“Bar and Music Equipment Must Go.” So reads the headline on a Craigslist ad that is sure to pour salt on the already wounded hearts of Twin Cities jazz lovers. It’s a listing for all of the furnishings at the Artists’ Quarter, the beloved downtown St. Paul jazz club that closed after a final New Year’s Eve send-off. Not only does the ad put a price tag on the club’s seemingly priceless property — $50,000 — but it confirms that owner Kenny Horst really does not plan to reopen with different partners, as has been sought by Mayor Chris Coleman and others. “Closing for business,” the posting reads. “All equipment for sale. 40 plus tables. 100 plus chairs and bar stools.
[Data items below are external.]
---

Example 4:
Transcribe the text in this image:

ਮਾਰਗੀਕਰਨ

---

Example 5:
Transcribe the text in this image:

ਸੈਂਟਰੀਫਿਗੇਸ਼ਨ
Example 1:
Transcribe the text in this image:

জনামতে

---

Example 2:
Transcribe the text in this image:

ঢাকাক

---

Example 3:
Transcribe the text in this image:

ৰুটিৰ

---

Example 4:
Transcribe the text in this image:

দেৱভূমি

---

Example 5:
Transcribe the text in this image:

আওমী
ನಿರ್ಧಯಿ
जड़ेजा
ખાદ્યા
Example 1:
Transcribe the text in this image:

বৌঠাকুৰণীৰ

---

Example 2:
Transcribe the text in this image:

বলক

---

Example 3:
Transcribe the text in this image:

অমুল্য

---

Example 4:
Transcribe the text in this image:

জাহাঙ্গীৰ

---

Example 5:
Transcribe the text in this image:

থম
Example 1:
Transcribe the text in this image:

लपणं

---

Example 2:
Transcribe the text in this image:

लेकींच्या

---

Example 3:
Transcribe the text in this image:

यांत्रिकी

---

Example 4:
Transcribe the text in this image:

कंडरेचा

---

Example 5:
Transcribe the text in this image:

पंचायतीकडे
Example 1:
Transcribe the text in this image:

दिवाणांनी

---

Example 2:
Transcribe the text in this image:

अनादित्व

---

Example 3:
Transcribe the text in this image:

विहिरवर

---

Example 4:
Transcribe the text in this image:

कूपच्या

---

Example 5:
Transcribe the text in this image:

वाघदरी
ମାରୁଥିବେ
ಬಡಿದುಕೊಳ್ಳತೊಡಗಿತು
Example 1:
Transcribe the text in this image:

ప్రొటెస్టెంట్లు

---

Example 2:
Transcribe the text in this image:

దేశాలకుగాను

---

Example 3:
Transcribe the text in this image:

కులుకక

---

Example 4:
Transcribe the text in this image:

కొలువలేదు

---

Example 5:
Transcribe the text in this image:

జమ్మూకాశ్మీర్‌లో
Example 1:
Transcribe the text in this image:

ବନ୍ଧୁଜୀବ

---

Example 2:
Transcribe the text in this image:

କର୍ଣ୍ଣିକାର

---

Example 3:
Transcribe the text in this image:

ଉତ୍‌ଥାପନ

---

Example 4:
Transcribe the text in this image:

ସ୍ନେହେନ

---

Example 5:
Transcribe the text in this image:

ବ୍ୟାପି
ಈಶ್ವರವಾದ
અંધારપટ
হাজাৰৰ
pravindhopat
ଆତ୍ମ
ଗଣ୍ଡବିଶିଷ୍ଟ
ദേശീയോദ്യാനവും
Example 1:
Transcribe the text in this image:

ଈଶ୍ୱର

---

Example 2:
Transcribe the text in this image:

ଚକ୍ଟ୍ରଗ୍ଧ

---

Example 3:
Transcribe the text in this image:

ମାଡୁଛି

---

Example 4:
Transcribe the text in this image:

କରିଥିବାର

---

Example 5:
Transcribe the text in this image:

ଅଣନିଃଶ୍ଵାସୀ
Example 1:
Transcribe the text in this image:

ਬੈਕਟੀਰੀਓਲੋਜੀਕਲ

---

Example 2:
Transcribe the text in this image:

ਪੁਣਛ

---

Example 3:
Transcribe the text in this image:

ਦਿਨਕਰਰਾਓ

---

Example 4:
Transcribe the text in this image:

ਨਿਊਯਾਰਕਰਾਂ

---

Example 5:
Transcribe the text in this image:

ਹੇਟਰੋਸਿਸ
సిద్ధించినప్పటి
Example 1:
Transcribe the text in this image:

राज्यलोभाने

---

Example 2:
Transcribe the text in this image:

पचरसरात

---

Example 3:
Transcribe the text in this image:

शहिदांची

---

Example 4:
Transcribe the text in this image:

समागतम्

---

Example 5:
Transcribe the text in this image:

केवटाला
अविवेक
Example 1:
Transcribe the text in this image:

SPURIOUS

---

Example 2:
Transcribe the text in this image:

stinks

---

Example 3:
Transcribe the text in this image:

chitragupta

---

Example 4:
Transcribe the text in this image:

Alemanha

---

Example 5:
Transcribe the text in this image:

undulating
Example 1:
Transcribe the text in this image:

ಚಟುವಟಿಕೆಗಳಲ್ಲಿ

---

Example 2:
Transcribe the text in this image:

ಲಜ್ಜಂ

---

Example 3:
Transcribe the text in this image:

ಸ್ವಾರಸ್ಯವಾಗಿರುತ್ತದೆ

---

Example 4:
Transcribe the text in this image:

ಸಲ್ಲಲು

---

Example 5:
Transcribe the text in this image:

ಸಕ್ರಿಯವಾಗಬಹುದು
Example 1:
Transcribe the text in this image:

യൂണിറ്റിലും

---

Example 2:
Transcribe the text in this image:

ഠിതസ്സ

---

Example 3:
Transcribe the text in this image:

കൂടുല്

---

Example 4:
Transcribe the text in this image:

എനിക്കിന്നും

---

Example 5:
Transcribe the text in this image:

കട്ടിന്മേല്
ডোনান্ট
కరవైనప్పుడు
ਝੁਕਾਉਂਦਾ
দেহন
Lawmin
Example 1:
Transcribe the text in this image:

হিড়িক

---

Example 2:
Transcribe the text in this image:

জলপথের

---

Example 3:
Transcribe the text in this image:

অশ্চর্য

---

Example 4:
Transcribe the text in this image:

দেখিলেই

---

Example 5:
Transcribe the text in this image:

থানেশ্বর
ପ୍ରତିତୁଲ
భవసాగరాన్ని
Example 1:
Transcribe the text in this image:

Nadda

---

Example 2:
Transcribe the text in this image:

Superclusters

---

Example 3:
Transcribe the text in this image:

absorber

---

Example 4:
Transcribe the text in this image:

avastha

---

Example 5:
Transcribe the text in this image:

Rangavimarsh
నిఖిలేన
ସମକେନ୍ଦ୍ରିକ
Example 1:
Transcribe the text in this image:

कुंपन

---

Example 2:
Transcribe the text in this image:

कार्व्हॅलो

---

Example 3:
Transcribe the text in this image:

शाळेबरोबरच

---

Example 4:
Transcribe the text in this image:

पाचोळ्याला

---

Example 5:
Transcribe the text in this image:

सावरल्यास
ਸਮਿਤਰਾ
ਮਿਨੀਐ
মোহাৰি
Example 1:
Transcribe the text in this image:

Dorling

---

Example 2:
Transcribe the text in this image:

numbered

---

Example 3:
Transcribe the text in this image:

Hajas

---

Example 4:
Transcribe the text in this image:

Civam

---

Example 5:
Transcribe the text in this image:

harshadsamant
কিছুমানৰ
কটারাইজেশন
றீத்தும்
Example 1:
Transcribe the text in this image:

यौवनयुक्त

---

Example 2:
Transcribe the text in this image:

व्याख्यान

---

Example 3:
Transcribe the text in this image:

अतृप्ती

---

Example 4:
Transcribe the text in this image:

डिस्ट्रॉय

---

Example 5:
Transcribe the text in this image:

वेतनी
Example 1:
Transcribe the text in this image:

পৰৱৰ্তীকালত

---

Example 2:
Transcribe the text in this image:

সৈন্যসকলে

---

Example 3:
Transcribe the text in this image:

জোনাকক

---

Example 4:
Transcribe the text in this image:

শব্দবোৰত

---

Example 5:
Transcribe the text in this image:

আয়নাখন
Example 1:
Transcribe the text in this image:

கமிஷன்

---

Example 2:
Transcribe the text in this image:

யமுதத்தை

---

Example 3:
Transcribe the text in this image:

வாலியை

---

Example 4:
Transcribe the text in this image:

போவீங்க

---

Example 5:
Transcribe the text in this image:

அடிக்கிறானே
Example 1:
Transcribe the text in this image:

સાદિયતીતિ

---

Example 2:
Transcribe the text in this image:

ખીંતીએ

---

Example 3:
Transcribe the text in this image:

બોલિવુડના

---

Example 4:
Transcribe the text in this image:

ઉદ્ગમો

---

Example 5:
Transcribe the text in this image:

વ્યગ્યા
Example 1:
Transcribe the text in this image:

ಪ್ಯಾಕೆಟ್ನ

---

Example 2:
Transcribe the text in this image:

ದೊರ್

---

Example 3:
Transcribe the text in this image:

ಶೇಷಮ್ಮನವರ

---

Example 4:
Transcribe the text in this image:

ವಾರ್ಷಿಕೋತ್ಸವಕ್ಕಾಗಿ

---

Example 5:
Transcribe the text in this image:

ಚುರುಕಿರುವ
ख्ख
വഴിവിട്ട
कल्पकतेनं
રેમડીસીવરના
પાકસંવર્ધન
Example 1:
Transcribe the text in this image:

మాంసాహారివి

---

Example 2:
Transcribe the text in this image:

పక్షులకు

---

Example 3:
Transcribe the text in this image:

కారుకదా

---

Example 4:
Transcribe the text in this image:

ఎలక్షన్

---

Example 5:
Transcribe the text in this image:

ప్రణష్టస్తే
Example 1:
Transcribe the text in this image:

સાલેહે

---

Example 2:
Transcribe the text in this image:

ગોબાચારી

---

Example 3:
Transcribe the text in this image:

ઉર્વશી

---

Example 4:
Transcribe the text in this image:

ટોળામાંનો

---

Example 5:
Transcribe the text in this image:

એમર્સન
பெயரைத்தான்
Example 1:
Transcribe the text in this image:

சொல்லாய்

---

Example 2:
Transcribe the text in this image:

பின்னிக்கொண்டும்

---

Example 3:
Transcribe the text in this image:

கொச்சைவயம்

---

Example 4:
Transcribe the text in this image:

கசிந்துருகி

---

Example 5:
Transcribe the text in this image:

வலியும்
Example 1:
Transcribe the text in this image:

Beer, wine coolers.” It sounds like everything and the kitchen sink. However, the listing does specify, “Sorry, no photos, or wall art included.”
It can be daunting to do comedy when sharing a stage with famous comics like Ed Helms and Zach Galifianakis, but that didn’t stop former Semisonic frontman Dan Wilson from getting off a zinger last weekend when the St. Paul-based radio show “Wits” visited Los Angeles. The night was peppered with Minnesota jokes, including Galifianakis giving host John Moe the nickname of “Flyover.” But Wilson, now a Grammy-winning L.A. songwriter who’s worked with Adele, Pink and Taylor Swift, got off the best line when asked to describe the difference between Minnesotans and Californians. “Minnesotans are shy and passive-aggressive,” he ad-libbed. “Californians are sleek, shiny — and passive-aggressive.” The shows, which also featured Patton Oswalt, Sara Watkins and Anna Kendrick, will be broadcast on more than 100 public-radio stations.
Heather Johnson, who grew up in White Bear Lake and has lived in New York for 14 years, received some nice props for her starring performance in “Lizzie Borden” in Boston Lyric Opera’s production. Writing in the February Opera News, Kalen Ratzlaff didn’t have much good to say about the concept and staging. However, the critic waxed on about the singers. “If only one could have lifted them up lock, stock and barrel and dropped them into a production worthy of their gifts.” “In the title role, mezzo-soprano Heather Johnson was fearless, channeling a seething fury worthy of Electra and singing with dramatic focus, power and control.”
If I was your new girl
By now, you’ve heard that Prince will make another Super Bowl splash, this time by appearing on Fox’s “New Girl,” which gets the highly coveted postgame spot on Feb. 2. Now we have a few more details: The plot revolves around Jess (Zooey Deschanel) and Cece (Hannah Simone) getting a once-in-a-lifetime opportunity to attend a mansion party being thrown by the Purple One. This prompts the rest of the gang to try to crash the festivities. Fox promises several special guest cameo appearances and an unforgettable ending. Special cameos? Unforgettable ending? We’re assuming that can only mean that the episode concludes with Morris Day moving in as the gang’s wacky neighbor.
Turf’s new terrain
While the Artists’ Quarter just closed, another legendary St. Paul music venue has entered a new era: First Avenue’s purchase of the Turf Club became official in December. Real estate records list the sale as $190,000, not much more the median home price in St. Paul. First Ave staff — who had already taken over operations of the long-lived watering hole — are now moving ahead with plans to invest more in renovations, starting in the basement this spring.
Moscow on the Pacific
Minneapolis author R.D. Zimmerman, who writes under the pen name Robert Alexander, is thrilled that one of his novels, “The Kitchen Boy,” is becoming a film with prestigious names attached: Oscar-winning screenwriter Sir Ronald Harwood (“The Pianist,” “The Dresser,” “Quartet”) has written the script, and Stefan Ruzowitzky, who won the Best Foreign Language Oscar in 2008 for “The Counterfeiters,” will direct. Kristin Scott Thomas will star in the fictionalized tale of the tumultuous final ruling days of Czar Nicholas II before he and his family were banished to Siberia. Zimmerman, who two years ago sold a business he co-owned in St. Petersburg, helped raise Russian money to finance the project so his book could go Hollywood. “Or as they say in Russia, Gollyvood,” he said.